Returning to figure 9.6a, if we flex to 5 from 6, we could tubulate to 3. If instead of forcing the tubulation, we were to rotate it and slit the single left leaf, we would open up to a side, 4, which would $2-$flex instead of $1-$flex to 3 (see figure 9.6c). After rotation, we may open up this tubulation by slitting one of two leaves depending whether we wish a $0-$cut flex or a shortcut flex. Then, from this side, we may $1-$flex to 3 (see figure 9.6 d & e). Now let us reconsider the flexagon shown in figure 9.6b. If we flex from side 4 to side 5, we find that after rotation there is a single leaf in the left hand pat. Also, this single leaf is connected to the lowest leaf in the right pat, which means that either leaf may be slit without suppressing another side (call this choice ``A''). Whichever one we slit, we may flex to a new side which then tubulates to side 3. This tubulation may be opened in three ways, (choice ``B'') in the manner we have used for all tubulations. Whichever way we do it, we can flex back to side 3.

This completes a separate improper cycle joined to the original by a tubulation. Choice ``B'' decides which of three improper cycles will be added, and choice ``A'' determines how it will be oriented with respect to the original cycle. If we agree to slit the left most leaf in choice ``B'', slitting the left leaf in choice ``A'' will give the map in figure 9.7a, while slitting the lowest right leaf will produce the map in Figure 9.7b.
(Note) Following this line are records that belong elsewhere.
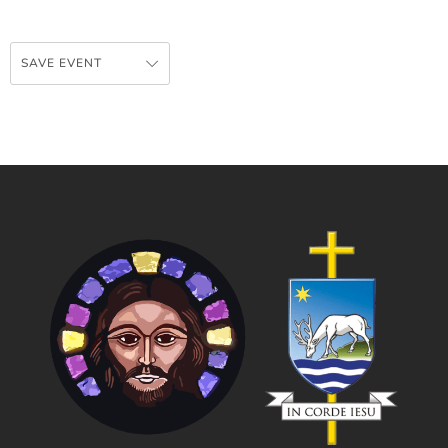
SAVE EVENT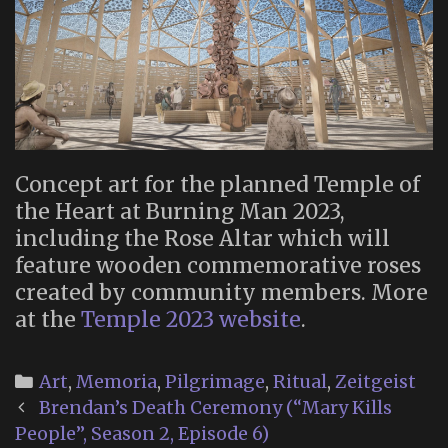
Concept art for the planned Temple of
the Heart at Burning Man 2023,
including the Rose Altar which will
feature wooden commemorative roses
created by community members. More
at the
Temple 2023 website
.
Categories
Art
,
Memoria
,
Pilgrimage
,
Ritual
,
Zeitgeist
Post
Brendan’s Death Ceremony (“Mary Kills
navigation
People”, Season 2, Episode 6)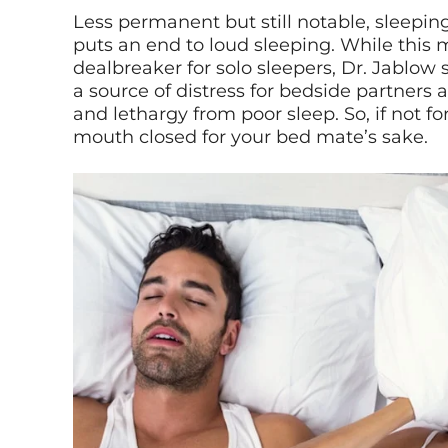
Less permanent but still notable, sleepi
puts an end to loud sleeping. While this 
dealbreaker for solo sleepers, Dr. Jablow
a source of distress for bedside partners 
and lethargy from poor sleep. So, if not fo
mouth closed for your bed mate’s sake.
This method of adding more cycles attached by tubulations may be extended to include the $G-$flexagon. We may tubulate through from any tubulation which is on the $0-$cut cycle by tubulating, rotating, and slitting the single leaf. After we have completed a series of $1-$flexes (and if nece-ssary, slittings) which leads back to the side across the tubulation, we have a choice of two possible leaves to slit to start the series of flexes which will complete the cycle. The orientation of the new cycle will be determined by this slitting (in symmetrical cycles, such as in tetraflexagons, this di-fference in orientation will appear to be a reversal of vectors - see figure 9.8). When all cycles are completed, the flexagon must be renumbered by folding the unit together and numbering the leaves consecutively down the unit $1-2,\; 2-3,\; \ldots,\; (N-1)-n,\; N-1$.